PROBIOTIK BAKTERI ASAM LAKTAT DARI PANGAN FERMENTASI SEBAGAI ANGIOTENSIN CONVERTING ENZYME INHIBITOR (ACE-I): REVIEW
DOI:
https://doi.org/10.63071/9a7kkb71Abstract
Hipertensi merupakan faktor risiko utama penyakit kardiovaskular, stroke, gagal ginjal, dan kematian dini. Meningkatnya
prevalensi hipertensi mendorong pengembangan pangan fungsional yang mengandung senyawa antihipertensi alami. Bakteri
asam laktat (BAL) yang terdapat pada berbagai pangan fermentasi diketahui mampu menghasilkan peptida bioaktif dengan
aktivitas Angiotensin-Converting Enzyme Inhibitory (ACE-I) melalui proses proteolisis selama fermentasi. Tinjauan ini bertujuan
mengevaluasi potensi probiotik BAL sebagai agen antihipertensi serta faktor-faktor yang memengaruhi produksi senyawa ACE-I.

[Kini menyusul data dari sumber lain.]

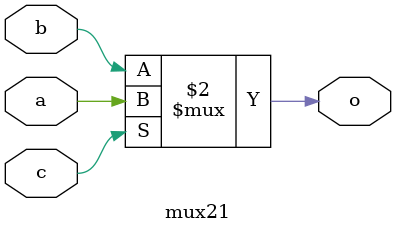
<source format=v>
module mux(
    input a,
    input b,
    input x,
    input y,
    input [1:0] c,
    output o
);

    wire t1, t2;
    mux21 mux_a_b(a, b, c[0], t1);
    mux21 mux_x_y(x, y, c[0], t2);
    mux21 mux_o(t1, t2, c[1], o);

endmodule

module mux21 (
    input a,
    input b,
    input c,
    output o
);

    assign o = c == 1'b1 ? a : b;
endmodule

</source>
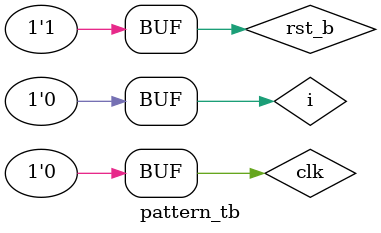
<source format=v>
module pattern(
    input clk, rst_b, i,
    output reg o
);
    localparam S0 = 0;
    localparam S1 = 1;
    localparam S2 = 2;
    localparam S3 = 3;
    localparam S4 = 4;

    reg [2:0] st;
    reg [2:0] st_nxt;

    always @ (*)
        case(st)
            S0: if(i) st_nxt = S0;
                else  st_nxt = S1;
            S1: if(i) st_nxt = S2;
                else  st_nxt = S1;
            S2: if(i) st_nxt = S3;
                else  st_nxt = S1;
            S3: if(i) st_nxt = S0;
                else  st_nxt = S4;
            S4: if(i) st_nxt = S2;
                else  st_nxt = S1;
            default:  st_nxt = S0;
        endcase

    always @ (*) begin
        o = (st == S4);
    end

    always @ (posedge clk, negedge rst_b)
        if(! rst_b)     st <= S0;
        else            st <= st_nxt;
endmodule

module pattern_tb;
    reg clk, rst_b, i;
    wire o;

    pattern inst0 (
        .clk(clk), .rst_b(rst_b), .i(i), .o(o)
    );

    localparam CLK_CYCLES = 5;
    localparam CLK_PERIOD = 200;

    initial begin
        clk = 0;
        repeat(2*CLK_CYCLES)
            #(CLK_PERIOD/2) clk = 1 - clk;
    end

    localparam RST_PULSE = 10;

    initial begin
        rst_b = 0;
        #(RST_PULSE) rst_b = 1;
    end

    initial begin
        i = 0;
        #(2*CLK_PERIOD) i = 1;
        #(2*CLK_PERIOD) i = 0;
    end
endmodule
</source>
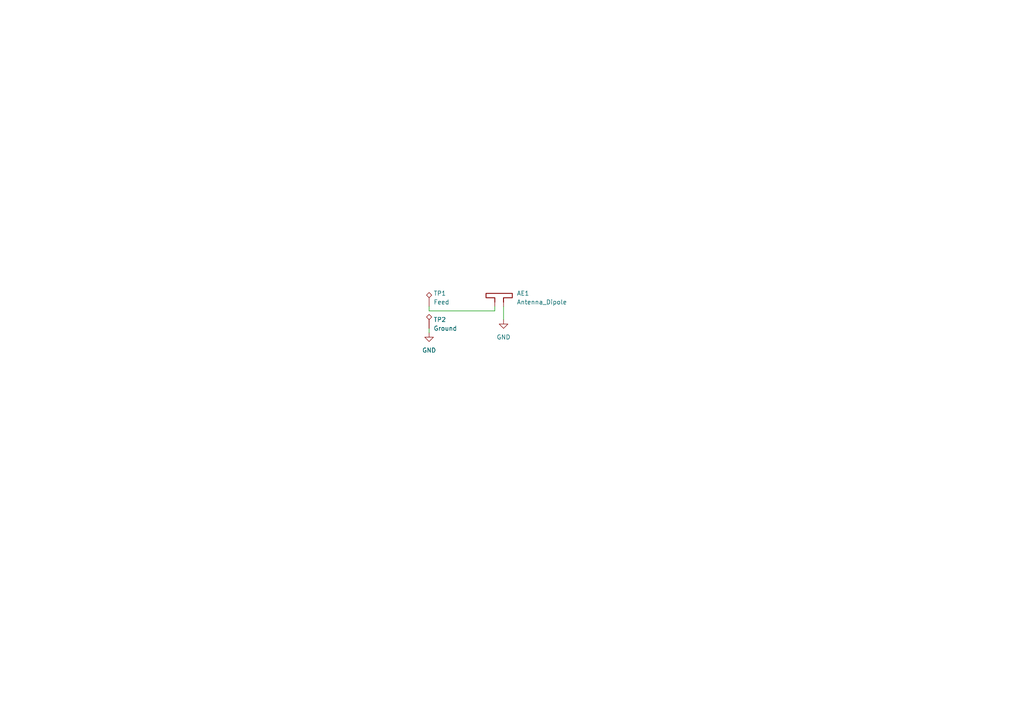
<source format=kicad_sch>
(kicad_sch (version 20211123) (generator eeschema)

  (uuid e63e39d7-6ac0-4ffd-8aa3-1841a4541b55)

  (paper "A4")

  



  (wire (pts (xy 124.46 95.25) (xy 124.46 96.52))
    (stroke (width 0) (type default) (color 0 0 0 0))
    (uuid 22118e52-409e-4197-8203-c3f5c254b4a8)
  )
  (wire (pts (xy 143.51 88.9) (xy 143.51 90.17))
    (stroke (width 0) (type default) (color 0 0 0 0))
    (uuid 28b810e6-86c9-4816-91ac-c7dd9aeeded4)
  )
  (wire (pts (xy 143.51 90.17) (xy 124.46 90.17))
    (stroke (width 0) (type default) (color 0 0 0 0))
    (uuid 4b896d13-4f14-497d-8365-9269eb3a035e)
  )
  (wire (pts (xy 124.46 88.9) (xy 124.46 90.17))
    (stroke (width 0) (type default) (color 0 0 0 0))
    (uuid 682d5db4-e756-4510-9849-aca6de3105dd)
  )
  (wire (pts (xy 146.05 88.9) (xy 146.05 92.71))
    (stroke (width 0) (type default) (color 0 0 0 0))
    (uuid ce39d830-29f6-4127-9a84-898a2f1c9f8f)
  )

  (symbol (lib_id "Device:Antenna_Dipole") (at 143.51 83.82 0) (unit 1)
    (in_bom yes) (on_board yes) (fields_autoplaced)
    (uuid 00e38d63-5436-49db-81f5-697421f168fc)
    (property "Reference" "AE1" (id 0) (at 149.86 85.0899 0)
      (effects (font (size 1.27 1.27)) (justify left))
    )
    (property "Value" "Antenna_Dipole" (id 1) (at 149.86 87.6299 0)
      (effects (font (size 1.27 1.27)) (justify left))
    )
    (property "Footprint" "Small2_4GHz_PCB_Antenna:Small2_4GHz_PCB_Antenna" (id 2) (at 143.51 83.82 0)
      (effects (font (size 1.27 1.27)) hide)
    )
    (property "Datasheet" "~" (id 3) (at 143.51 83.82 0)
      (effects (font (size 1.27 1.27)) hide)
    )
    (pin "1" (uuid b6cd701f-4223-4e72-a305-466869ccb250))
    (pin "2" (uuid af347946-e3da-4427-87ab-77b747929f50))
  )

  (symbol (lib_id "power:GND") (at 146.05 92.71 0) (unit 1)
    (in_bom yes) (on_board yes) (fields_autoplaced)
    (uuid 0de56762-ce56-43f6-b2d4-e1179688ff91)
    (property "Reference" "#PWR02" (id 0) (at 146.05 99.06 0)
      (effects (font (size 1.27 1.27)) hide)
    )
    (property "Value" "GND" (id 1) (at 146.05 97.79 0))
    (property "Footprint" "" (id 2) (at 146.05 92.71 0)
      (effects (font (size 1.27 1.27)) hide)
    )
    (property "Datasheet" "" (id 3) (at 146.05 92.71 0)
      (effects (font (size 1.27 1.27)) hide)
    )
    (pin "1" (uuid 4ccb0e93-36f7-4d7b-baba-2457a90267b7))
  )

  (symbol (lib_id "Connector:TestPoint_Alt") (at 124.46 95.25 0) (unit 1)
    (in_bom yes) (on_board yes)
    (uuid 6c024c95-51fb-487b-814f-0e8912890c7e)
    (property "Reference" "TP2" (id 0) (at 125.73 92.71 0)
      (effects (font (size 1.27 1.27)) (justify left))
    )
    (property "Value" "Ground" (id 1) (at 125.73 95.25 0)
      (effects (font (size 1.27 1.27)) (justify left))
    )
    (property "Footprint" "TestPoint:TestPoint_Pad_D1.0mm" (id 2) (at 129.54 95.25 0)
      (effects (font (size 1.27 1.27)) hide)
    )
    (property "Datasheet" "~" (id 3) (at 129.54 95.25 0)
      (effects (font (size 1.27 1.27)) hide)
    )
    (pin "1" (uuid be38f05b-751e-404a-94cf-568c58838c13))
  )

  (symbol (lib_id "Connector:TestPoint_Alt") (at 124.46 88.9 0) (unit 1)
    (in_bom yes) (on_board yes)
    (uuid c834efbe-45e0-42bb-931e-de0f2ded443b)
    (property "Reference" "TP1" (id 0) (at 125.73 85.09 0)
      (effects (font (size 1.27 1.27)) (justify left))
    )
    (property "Value" "Feed" (id 1) (at 125.73 87.63 0)
      (effects (font (size 1.27 1.27)) (justify left))
    )
    (property "Footprint" "TestPoint:TestPoint_Pad_D1.0mm" (id 2) (at 129.54 88.9 0)
      (effects (font (size 1.27 1.27)) hide)
    )
    (property "Datasheet" "~" (id 3) (at 129.54 88.9 0)
      (effects (font (size 1.27 1.27)) hide)
    )
    (pin "1" (uuid 35db62c3-5d93-4309-9d77-e83edad225b9))
  )

  (symbol (lib_id "power:GND") (at 124.46 96.52 0) (unit 1)
    (in_bom yes) (on_board yes) (fields_autoplaced)
    (uuid f6b95b61-0c82-420e-afa9-7b402ac70ff9)
    (property "Reference" "#PWR01" (id 0) (at 124.46 102.87 0)
      (effects (font (size 1.27 1.27)) hide)
    )
    (property "Value" "GND" (id 1) (at 124.46 101.6 0))
    (property "Footprint" "" (id 2) (at 124.46 96.52 0)
      (effects (font (size 1.27 1.27)) hide)
    )
    (property "Datasheet" "" (id 3) (at 124.46 96.52 0)
      (effects (font (size 1.27 1.27)) hide)
    )
    (pin "1" (uuid 25e242c6-6bd8-4b4d-acd2-99f7f3a04350))
  )

  (sheet_instances
    (path "/" (page "1"))
  )

  (symbol_instances
    (path "/f6b95b61-0c82-420e-afa9-7b402ac70ff9"
      (reference "#PWR01") (unit 1) (value "GND") (footprint "")
    )
    (path "/0de56762-ce56-43f6-b2d4-e1179688ff91"
      (reference "#PWR02") (unit 1) (value "GND") (footprint "")
    )
    (path "/00e38d63-5436-49db-81f5-697421f168fc"
      (reference "AE1") (unit 1) (value "Antenna_Dipole") (footprint "Small2_4GHz_PCB_Antenna:Small2_4GHz_PCB_Antenna")
    )
    (path "/c834efbe-45e0-42bb-931e-de0f2ded443b"
      (reference "TP1") (unit 1) (value "Feed") (footprint "TestPoint:TestPoint_Pad_D1.0mm")
    )
    (path "/6c024c95-51fb-487b-814f-0e8912890c7e"
      (reference "TP2") (unit 1) (value "Ground") (footprint "TestPoint:TestPoint_Pad_D1.0mm")
    )
  )
)

</source>
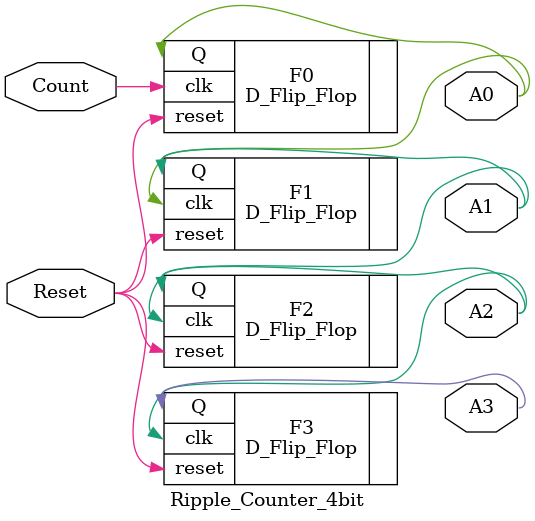
<source format=v>
`timescale 1ns / 1ps

module Ripple_Counter_4bit(
    output A3,A2,A1,A0,
    input Count,Reset
    );
    D_Flip_Flop F0(.Q(A0),.clk(Count),.reset(Reset));
    D_Flip_Flop F1(.Q(A1),.clk(A0),.reset(Reset));
    D_Flip_Flop F2(.Q(A2),.clk(A1),.reset(Reset));
    D_Flip_Flop F3(.Q(A3),.clk(A2),.reset(Reset)); 
endmodule

</source>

Kajian dilakukan melalui penelusuran literatur ilmiah mengenai probiotik, BAL, peptida bioaktif, dan aktivitas ACE-I. Berbagai
strain, termasuk Lactiplantibacillus plantarum, Lacticaseibacillus casei, Lactobacillus helveticus, dan Bifidobacterium spp.,
dilaporkan menghasilkan peptida penghambat ACE pada yoghurt, kefir, susu kedelai fermentasi, dan pangan fermentasi
tradisional. Selain menghambat ACE, probiotik juga berpotensi menurunkan tekanan darah melalui produksi γ-aminobutyric acid
(GABA), modulasi mikrobiota usus, dan aktivitas antioksidan. Aktivitas ACE-I dipengaruhi oleh strain bakteri, jenis substrat,
kondisi fermentasi, penyimpanan, dan interaksi antarmikroorganisme. Temuan ini menunjukkan bahwa BAL probiotik memiliki
prospek yang menjanjikan sebagai komponen pangan fungsional untuk mendukung pengelolaan hipertensi.